What you will do
Reproduce the entire TJ Maxx data breach article word for word.

Extracted text

....

The news of the TJ Maxx data breach has rocked the retail and banking industry, and many estimate that it will cost hundreds of millions or even a billion-plus dollars in financial damage. It was already widely reported back in March that the TJ Maxx breach was probably due to an insecure wireless network, but the Wall Street Journal is now reporting that it happened outside of a St.
Written by George Ou, Contributor

The news of the TJ Maxx data breach has rocked the retail and banking industry, and many estimate that it will cost hundreds of millions or even a billion-plus dollars in financial damage. It was already widely reported back in March that the TJ Maxx breach was probably due to an insecure wireless network, but the Wall Street Journal is now reporting that it happened outside of a St. Paul, MN, Marshalls discount store in July 2005 (Marshalls is owned by TJX Cos.)  WSJ is reporting that investigators believe that the hacker used a laptop and a telescope-shaped antenna.

Joseph Pereira of the WSJ writes:
The $17.4-billion retailer's wireless network had less security than many people have on their home networks, and for 18 months the company -- which also owns T.J. Maxx, Home Goods and A.J. Wright -- had no idea what was going on. The hackers, who have not been found, downloaded at least 45.7 million credit- and debit-card numbers from about a year's worth of records, the company says. A person familiar with the firm's internal investigation says they may have grabbed as many as 200 million card numbers all told from four years' records.

....

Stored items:

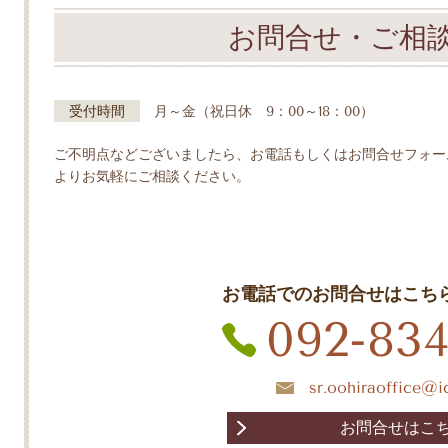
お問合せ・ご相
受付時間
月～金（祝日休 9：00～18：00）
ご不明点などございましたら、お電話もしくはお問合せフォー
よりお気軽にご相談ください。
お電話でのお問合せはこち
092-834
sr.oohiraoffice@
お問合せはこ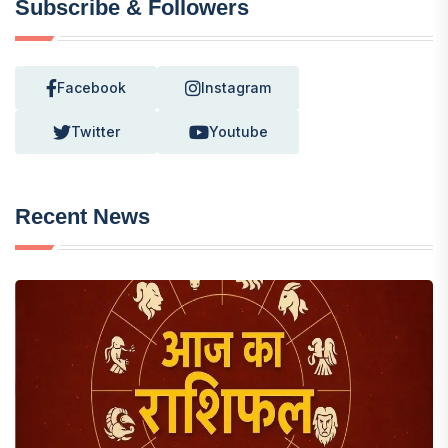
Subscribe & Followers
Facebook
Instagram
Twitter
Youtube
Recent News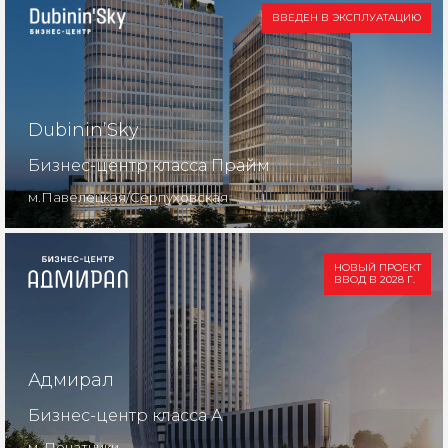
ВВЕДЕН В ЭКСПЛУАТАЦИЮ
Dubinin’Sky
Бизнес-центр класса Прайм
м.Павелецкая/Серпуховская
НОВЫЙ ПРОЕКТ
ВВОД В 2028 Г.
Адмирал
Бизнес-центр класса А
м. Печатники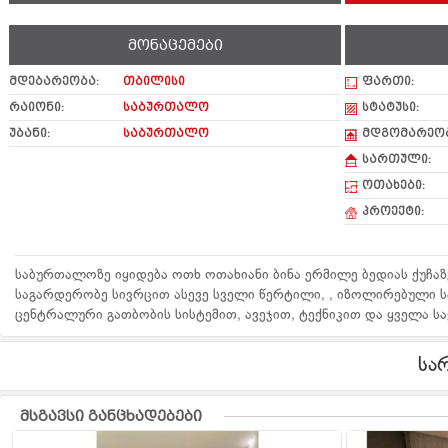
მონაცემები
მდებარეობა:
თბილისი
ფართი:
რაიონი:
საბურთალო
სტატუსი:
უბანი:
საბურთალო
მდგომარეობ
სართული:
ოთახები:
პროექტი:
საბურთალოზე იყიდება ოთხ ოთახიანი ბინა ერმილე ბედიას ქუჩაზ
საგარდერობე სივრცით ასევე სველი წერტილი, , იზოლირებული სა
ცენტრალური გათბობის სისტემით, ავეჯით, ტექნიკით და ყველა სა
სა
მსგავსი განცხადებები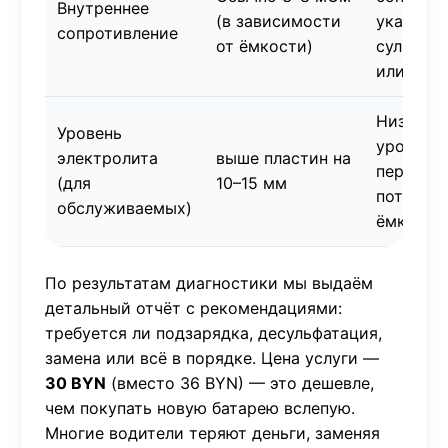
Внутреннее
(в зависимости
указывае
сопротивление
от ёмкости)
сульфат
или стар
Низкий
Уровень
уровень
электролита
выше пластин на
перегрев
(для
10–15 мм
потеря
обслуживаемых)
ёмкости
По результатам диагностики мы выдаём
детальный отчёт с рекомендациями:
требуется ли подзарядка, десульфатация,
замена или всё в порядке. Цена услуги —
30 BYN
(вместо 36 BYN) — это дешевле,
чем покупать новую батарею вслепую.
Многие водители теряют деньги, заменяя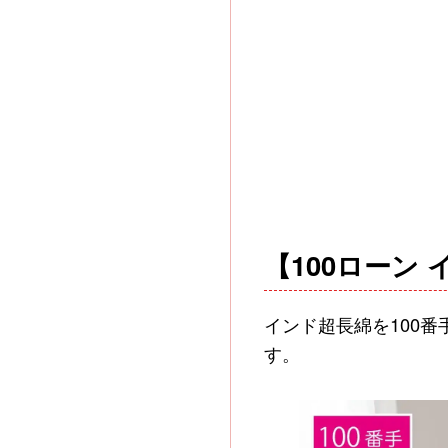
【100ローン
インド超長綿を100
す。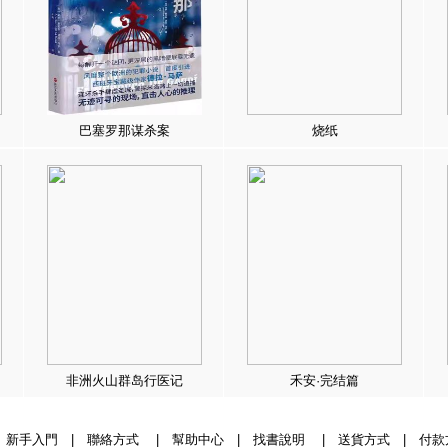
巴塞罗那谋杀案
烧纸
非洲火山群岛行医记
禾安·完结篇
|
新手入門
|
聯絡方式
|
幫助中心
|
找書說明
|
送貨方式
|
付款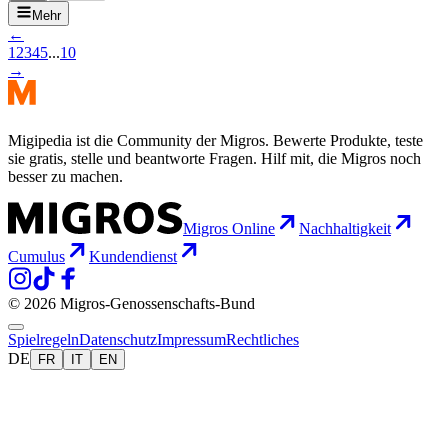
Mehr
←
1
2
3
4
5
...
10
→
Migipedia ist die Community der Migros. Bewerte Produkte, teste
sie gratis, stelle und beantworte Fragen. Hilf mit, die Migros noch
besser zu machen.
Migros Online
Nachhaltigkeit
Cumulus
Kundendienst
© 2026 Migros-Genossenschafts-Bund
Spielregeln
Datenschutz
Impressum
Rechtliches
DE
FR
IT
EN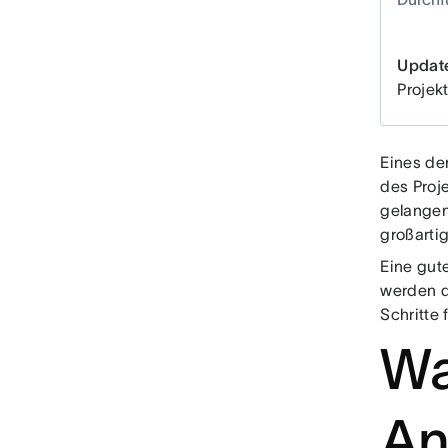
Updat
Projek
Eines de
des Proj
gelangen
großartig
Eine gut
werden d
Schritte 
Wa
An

....

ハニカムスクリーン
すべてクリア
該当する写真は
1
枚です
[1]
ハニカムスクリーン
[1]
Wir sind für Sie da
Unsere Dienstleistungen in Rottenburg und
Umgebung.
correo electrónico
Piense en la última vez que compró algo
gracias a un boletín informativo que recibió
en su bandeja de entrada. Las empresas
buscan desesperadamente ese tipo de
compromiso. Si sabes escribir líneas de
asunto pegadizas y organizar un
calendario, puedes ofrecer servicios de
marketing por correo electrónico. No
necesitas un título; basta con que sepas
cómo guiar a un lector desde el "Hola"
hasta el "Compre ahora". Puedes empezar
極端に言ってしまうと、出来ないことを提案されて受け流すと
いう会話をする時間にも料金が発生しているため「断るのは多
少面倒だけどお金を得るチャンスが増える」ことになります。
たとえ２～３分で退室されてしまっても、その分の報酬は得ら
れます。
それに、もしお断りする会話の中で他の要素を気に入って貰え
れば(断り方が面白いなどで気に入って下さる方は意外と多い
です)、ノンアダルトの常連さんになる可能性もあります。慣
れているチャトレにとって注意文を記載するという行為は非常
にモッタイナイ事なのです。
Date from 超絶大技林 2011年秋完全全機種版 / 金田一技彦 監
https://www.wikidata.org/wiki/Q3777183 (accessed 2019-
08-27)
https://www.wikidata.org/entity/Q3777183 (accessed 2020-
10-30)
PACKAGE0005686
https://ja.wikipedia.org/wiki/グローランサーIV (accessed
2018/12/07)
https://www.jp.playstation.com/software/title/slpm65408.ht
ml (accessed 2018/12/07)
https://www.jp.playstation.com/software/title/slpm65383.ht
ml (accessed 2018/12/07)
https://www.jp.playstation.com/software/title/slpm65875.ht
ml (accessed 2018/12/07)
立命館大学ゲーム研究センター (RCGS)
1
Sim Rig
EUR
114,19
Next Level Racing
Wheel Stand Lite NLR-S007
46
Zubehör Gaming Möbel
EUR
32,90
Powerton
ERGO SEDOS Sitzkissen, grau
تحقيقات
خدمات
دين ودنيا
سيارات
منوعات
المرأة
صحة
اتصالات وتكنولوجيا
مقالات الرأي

....

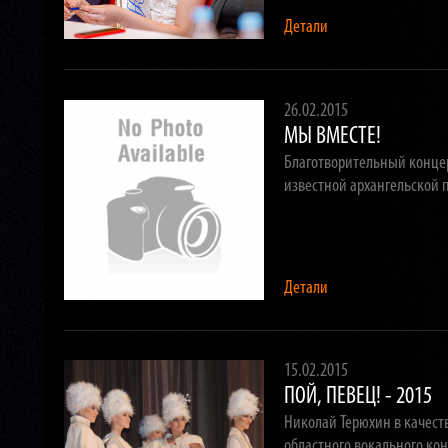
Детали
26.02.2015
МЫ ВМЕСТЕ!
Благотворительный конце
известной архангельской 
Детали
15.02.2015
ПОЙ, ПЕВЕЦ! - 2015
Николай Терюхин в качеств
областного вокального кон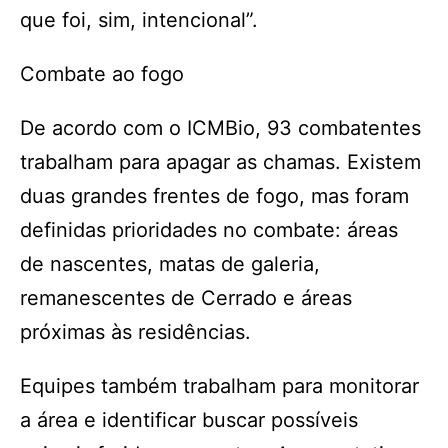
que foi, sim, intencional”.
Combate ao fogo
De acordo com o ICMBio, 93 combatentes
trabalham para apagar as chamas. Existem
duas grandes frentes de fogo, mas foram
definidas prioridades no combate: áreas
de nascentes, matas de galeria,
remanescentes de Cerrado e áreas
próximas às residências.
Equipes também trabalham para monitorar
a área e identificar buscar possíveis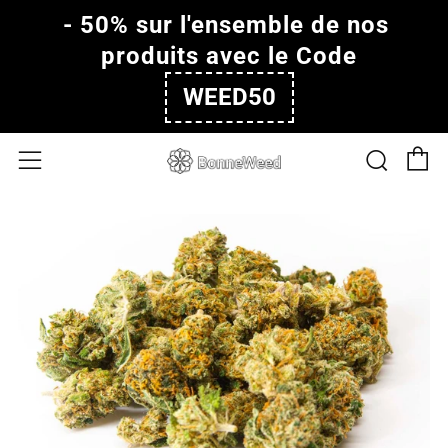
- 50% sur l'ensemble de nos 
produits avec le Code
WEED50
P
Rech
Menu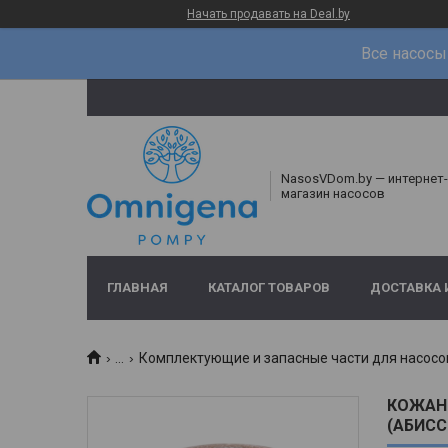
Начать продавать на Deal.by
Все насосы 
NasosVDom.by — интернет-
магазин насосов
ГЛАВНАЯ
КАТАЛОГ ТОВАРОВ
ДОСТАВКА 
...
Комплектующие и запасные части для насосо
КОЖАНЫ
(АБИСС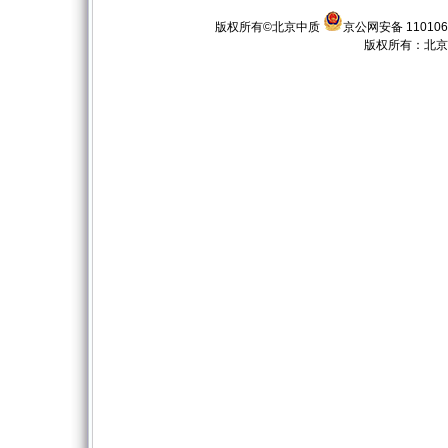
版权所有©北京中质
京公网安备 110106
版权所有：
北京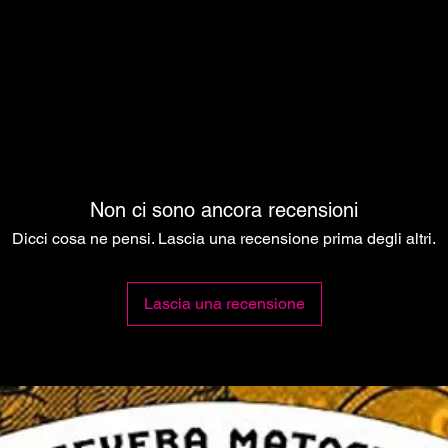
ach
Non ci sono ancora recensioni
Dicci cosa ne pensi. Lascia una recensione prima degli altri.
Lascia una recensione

....

Task result
The news of the TJ Maxx data breach has rocked the retail and banking industry, and many estimate that it will cost hundreds of millions or even a billion-plus dollars in financial damage. It was already widely reported back in March that the TJ Maxx breach was probably due to an insecure wireless network, but the Wall Street Journal is now reporting that it happened outside of a St.
Written by George Ou, Contributor

The news of the TJ Maxx data breach has rocked the retail and banking industry, and many estimate that it will cost hundreds of millions or even a billion-plus dollars in financial damage. It was already widely reported back in March that the TJ Maxx breach was probably due to an insecure wireless network, but the Wall Street Journal is now reporting that it happened outside of a St. Paul, MN, Marshalls discount store in July 2005 (Marshalls is owned by TJX Cos.)  WSJ is reporting that investigators believe that the hacker used a laptop and a telescope-shaped antenna.

Joseph Pereira of the WSJ writes:
The $17.4-billion retailer's wireless network had less security than many people have on their home networks, and for 18 months the company -- which also owns T.J. Maxx, Home Goods and A.J. Wright -- had no idea what was going on. The hackers, who have not been found, downloaded at least 45.7 million credit- and debit-card numbers from about a year's worth of records, the company says. A person familiar with the firm's internal investigation says they may have grabbed as many as 200 million card numbers all told from four years' records.